Irish director Billy O’Brien first appeared with Isolation (2005) about mutant cattle on a farm, which gained some festival attention. In the decade in between, O’Brien has kept himself employed delivering a series of okay B movies with the likes of Ferocious Planet (2011) and Scintilla/The Hybrid (2014). I Am Not Serial Killer is adapted from a 2009 debut novel by American writer Dan Wells who has spun it out into two entire trilogies. It has been O’Brien’s most acclaimed film yet and did the rounds of a number of film festivals.

For a non-American director, Billy O’Brien does a fantastic job in the portrayal of small nowhere town America (in actuality Minnesota) – the banality of life and especially the layout of the town as it becomes covered in snow during the latter half of the film. The pace of the film is slow and laidback, absorbed in this smalltown world and teenager Max Records’ everyday problems.

Amidst this, it becomes a jolt that makes you sit when Max Records casually mentions to psychologist Karl Geary how he recognises traits of a serial killer in himself. Or the scene where he calmly compares bully Vincent Risso to no more than a cardboard box and says the only interesting thing about a cardboard box is when you cut it open. Not to mention the sheer novelty of the idea of a teenage serial killer trying to do good by a code – shades of tv’s Dexter (2006-13) – then having to combat a far greater evil that he discovers.
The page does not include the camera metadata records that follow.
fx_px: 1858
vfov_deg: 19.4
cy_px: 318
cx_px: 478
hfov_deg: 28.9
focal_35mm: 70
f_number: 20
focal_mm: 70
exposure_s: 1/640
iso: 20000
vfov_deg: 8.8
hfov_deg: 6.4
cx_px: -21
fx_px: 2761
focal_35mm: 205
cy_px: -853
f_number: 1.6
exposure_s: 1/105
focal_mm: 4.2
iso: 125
Christopher Lloyd and Max Records in I Am Not A Serial Killer (2016)
(l to r) Aging neighbour Christopher Lloyd and teenage serial killer Max Records

The slowness and ordinariness of the lead-in makes the elements of horror seem completely outlandish when they enter – the jolt that comes after Max Records follows Christopher Lloyd and the drifter as they go ice fishing on the frozen-over river, he watching in long shot as Lloyd abruptly turns, his arm transforms into a claw and he plunges it through the drifter. It has such a bolt out of the blue bizarreness to it that we initially doubt what we saw. There is the same a little later when Max Records follows Christopher Lloyd to the barber in what seems a perfectly ordinary, everyday setting before it becomes apparent that Lloyd is going to kill the barber, followed by the cops that come to investigate after Records sets off the alarm.

The most absorbing sections come during the latter half with Max Records skulking around watching and following Christopher Lloyd. As the cat and mouse game ensues, much of the scenes seem to take place in the middle of the night in the dead of winter, which gives the film an undeniable atmosphere. Some of the risks that Records takes in his game have you considerably on the edge of the seat. The script never details too much about exactly what the creature is but it does lead to an undeniably remarkable climax.
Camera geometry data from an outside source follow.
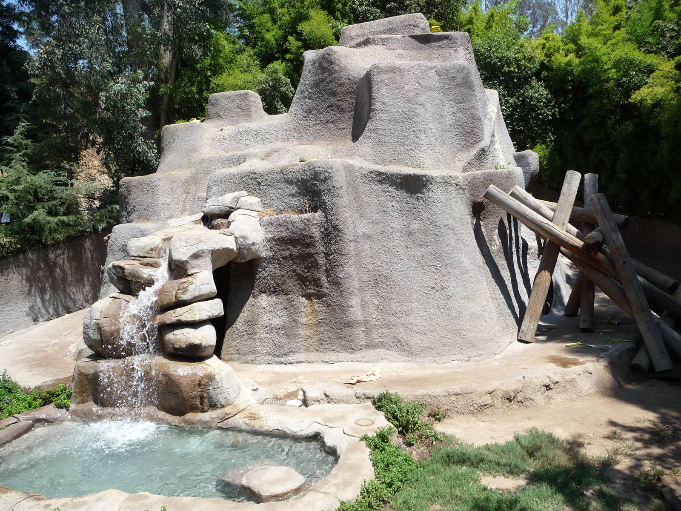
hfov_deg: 63.4
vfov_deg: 49.7
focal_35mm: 28
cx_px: 340
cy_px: 256
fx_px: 551
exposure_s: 1/500
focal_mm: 4.7
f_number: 3.3
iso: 100
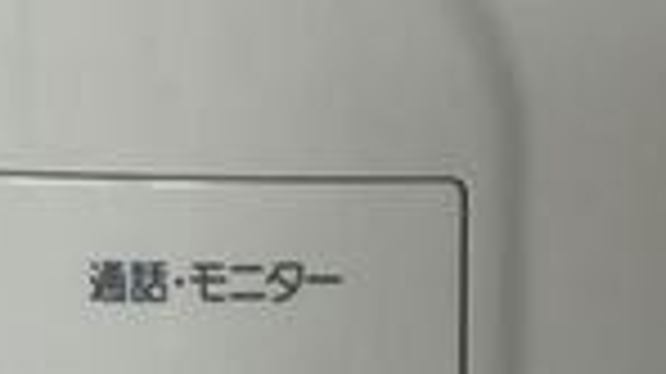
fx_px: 2418
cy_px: -252
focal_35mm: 137
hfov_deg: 15.7
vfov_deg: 8.6
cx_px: 333
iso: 32
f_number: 2.2
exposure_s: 1/40
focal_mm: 4.15
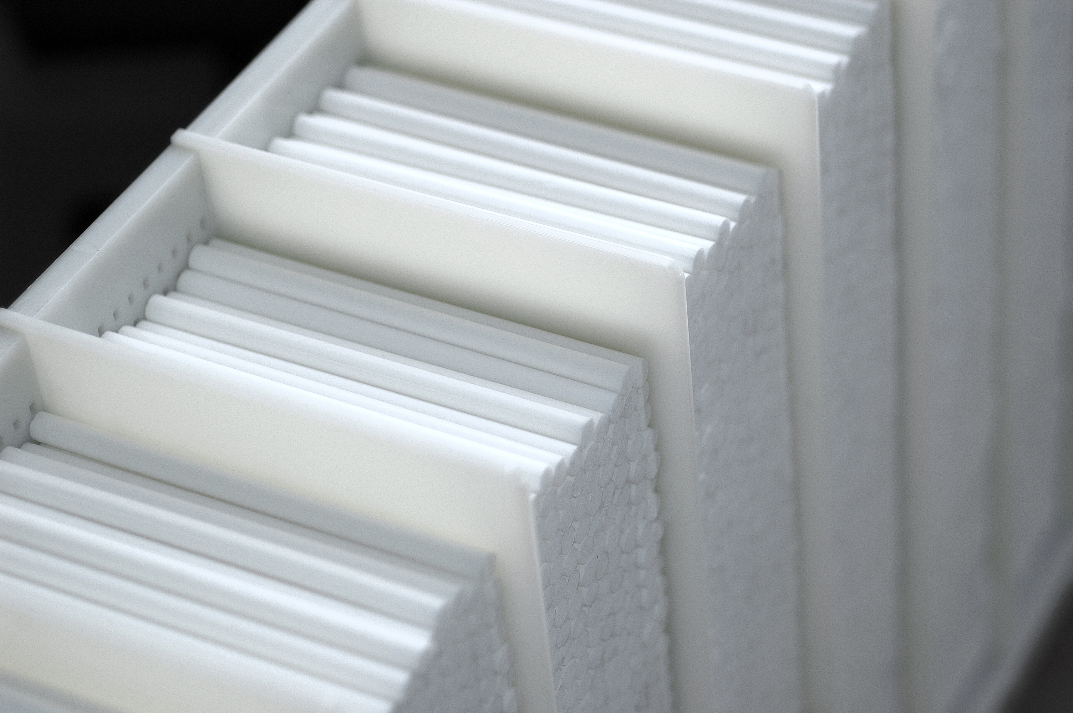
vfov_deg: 15.2
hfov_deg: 22.6
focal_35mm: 90
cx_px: 536
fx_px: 2680
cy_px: 356
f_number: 3.3
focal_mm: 60
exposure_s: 1/125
The performances in the film are all top-notch. Christopher Lloyd’s role comes as an about-face casting from all of the amiable eccentric comedic roles that we have seen him in. Indeed, much of the reason Lloyd seems to have been cast is that it is initially hard to adjust and see such a likeably cuddly figure as an unearthly monster. Up against Lloyd, Max Records, a few years earlier the young kid in Where the Wild Things Are (2009), does a great job in holding his own.

(Nominee for Best Supporting Actor (Christopher Lloyd) at this site’s Best of 2016 Awards).